Quite solid for 8-, but I'm not talking about the rock quality. Splintery after the first bolt (of the route proper), but rapidly improving. The bolt spacing is perfect, but airy. Well, as long as there are bolts. The last third or so, when climbed directly up, was kept unbolted. Most people probably bail out to the right into "Direkte Nebelsteiner", but the direct line is really worthwhile, with lots of jugs and a few decent placements (tricams might be great).
Tough one! I didn't climb the actual start, but started right into the second half from the last bolt of "Direkter Plattenweg". Powerful overhang which I attacked a little to the right of the ring to do a big rockover on the left foot above the bolt. Then a few meters of nothingness in a terribly shallow dihedral (if you can even call it that). Sketchy moves first lead a little to the left (to gain a mediocre crimp), then again to the right.
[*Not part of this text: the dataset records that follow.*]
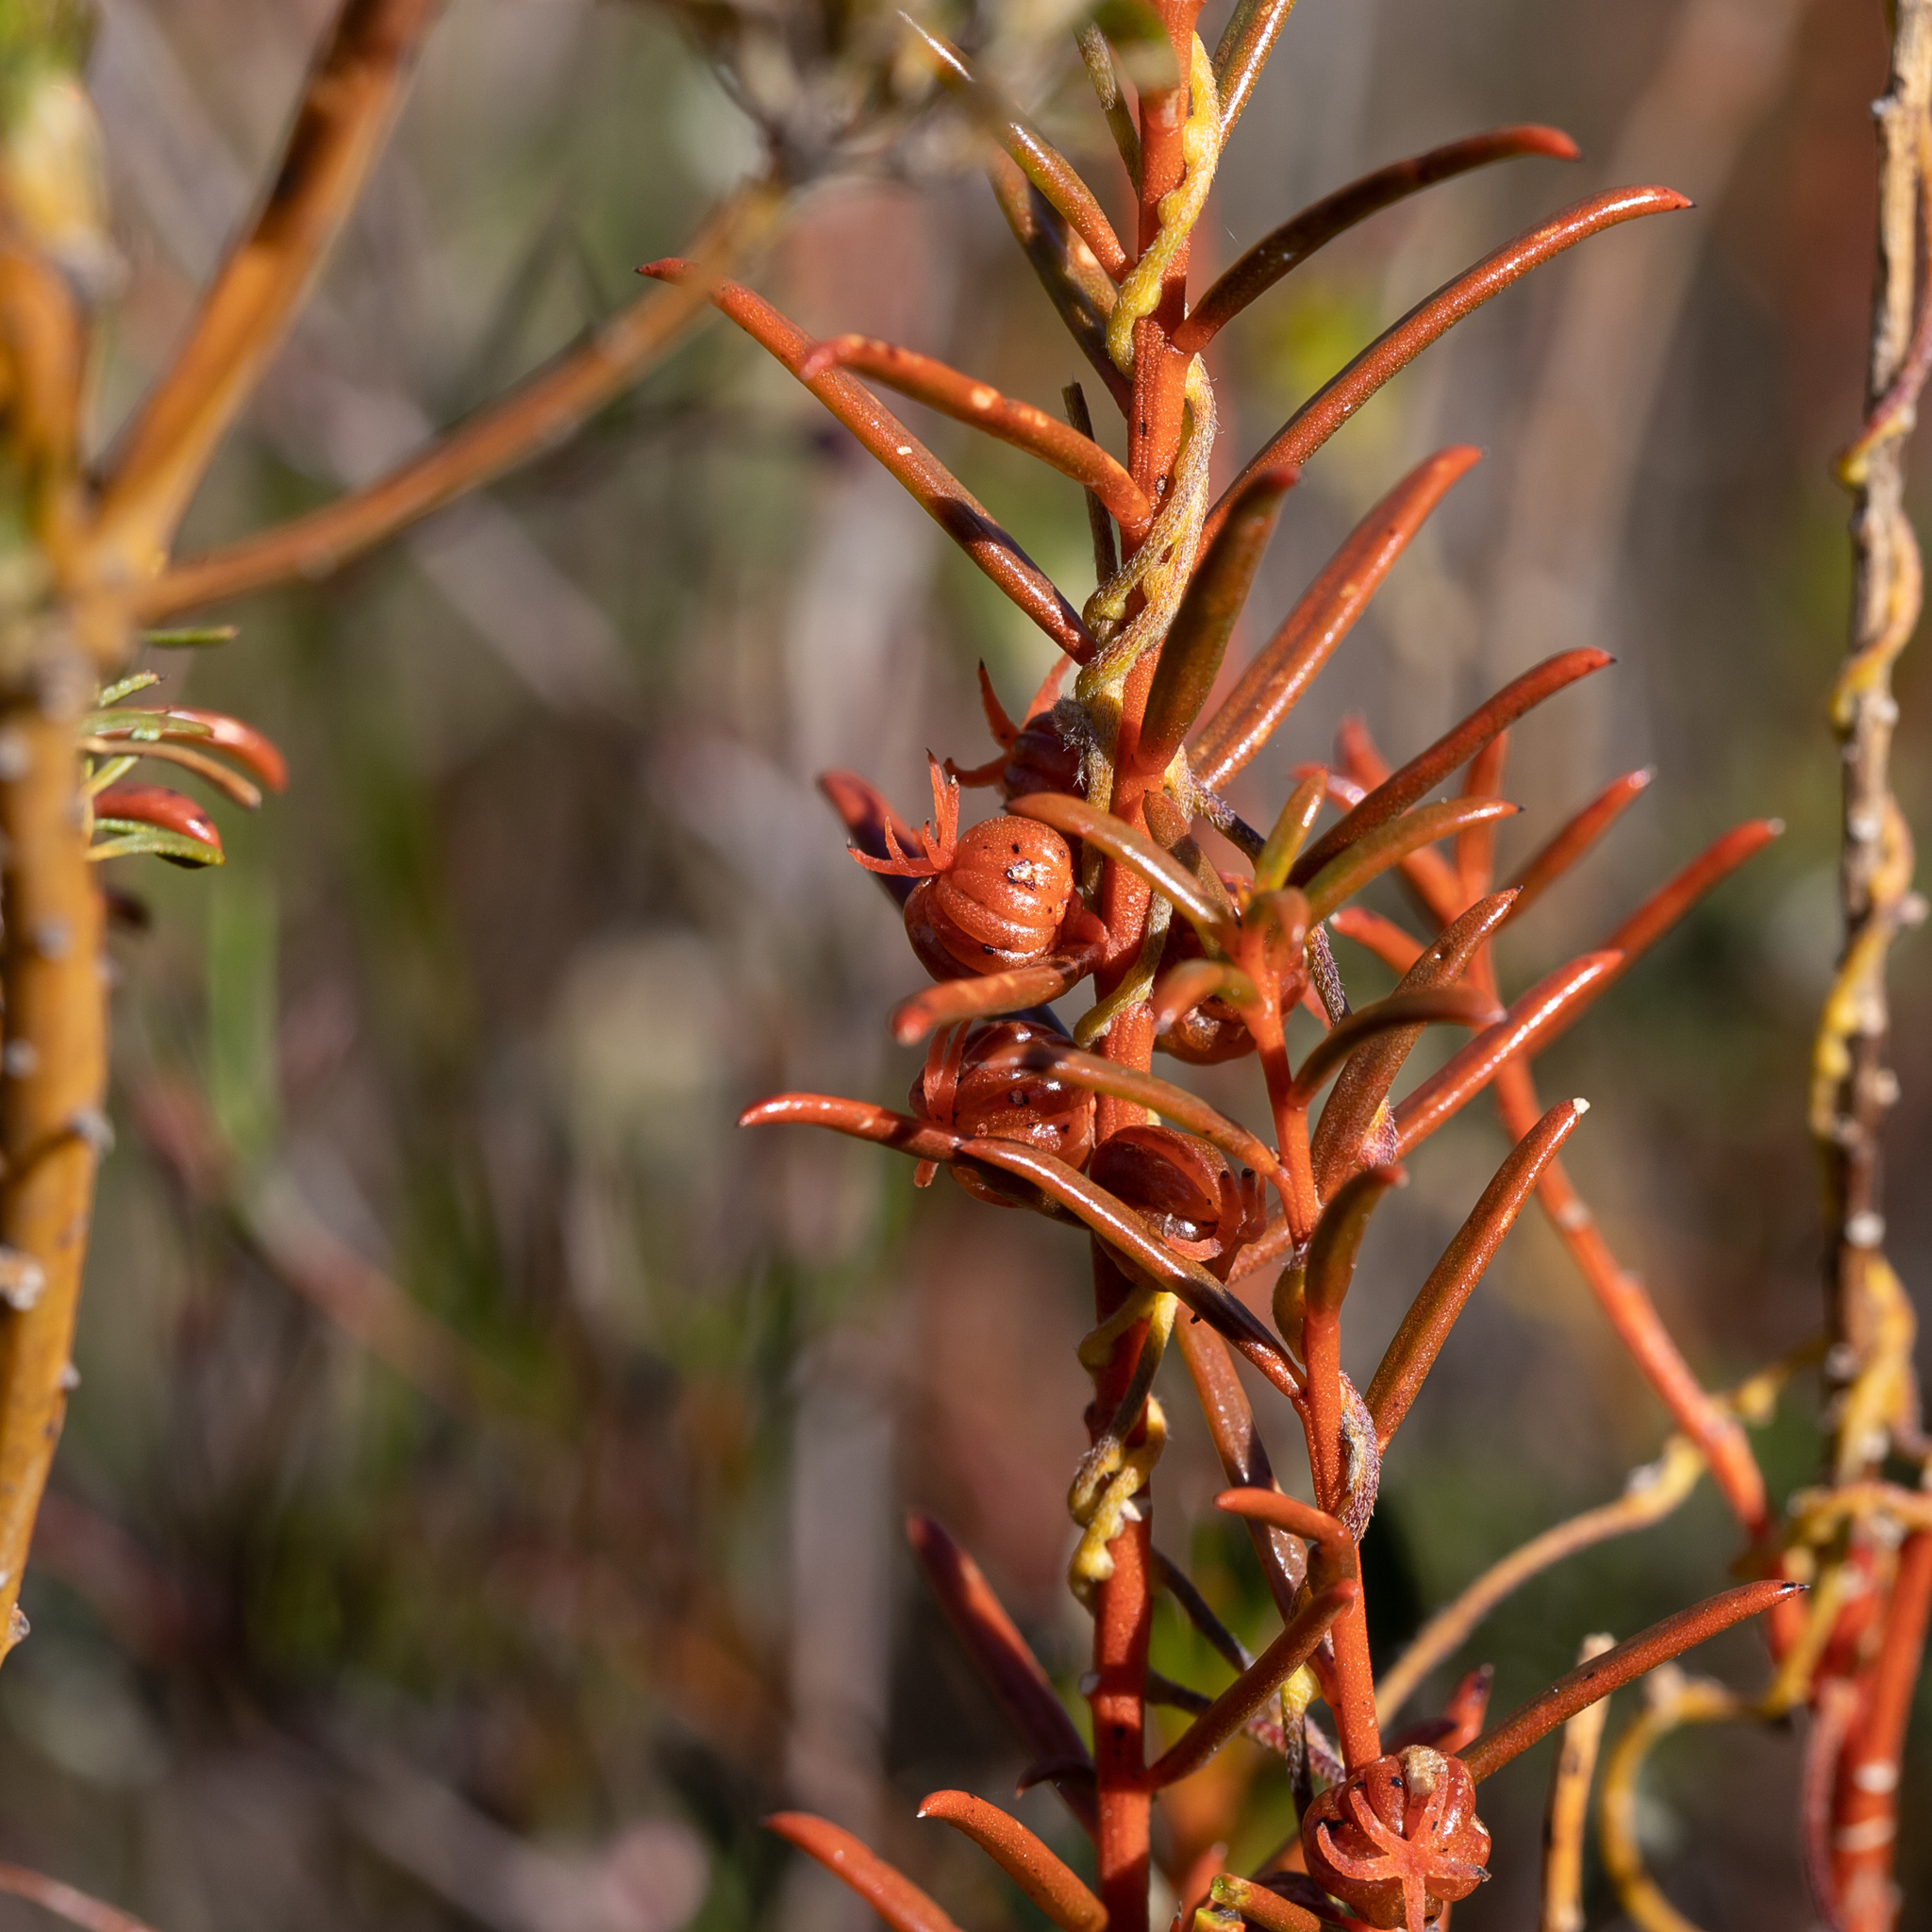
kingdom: Plantae
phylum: Tracheophyta
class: Magnoliopsida
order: Brassicales
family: Gyrostemonaceae
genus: Gyrostemon
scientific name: Gyrostemon australasicus
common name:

Foot even popped off at one point and I have no Idea how I stuck to the wall.
Great wall climbing along obvious crack lines with a technicalcrux on small holds in the upper headwall. The boltless crack in the middle can be easily protected with friends (at least a good yellow and pink Dragon cam; if you feel insecure, add a red and green one, too) and a bomber nut (red DMM offset).
Crux with extremely greasy crimps before the first ring with a very unpleasant drop zone. Used a stick to pre-clip the ring and then pulled myself over the crux to good ironstone holds after trying to do the moves a few times. From there, it is wonderful homogenous and well-protected (with two additional slings) climbing in beautiful structures, which is suddenly interrupted by a slab with absolutely no holds. I somehow managed to stand up on the slab and grab the massive holds above, but didn't finish the route, because I couldn't see the next ring and also some of the sloper rails above were wet. Worth it just for the middle part.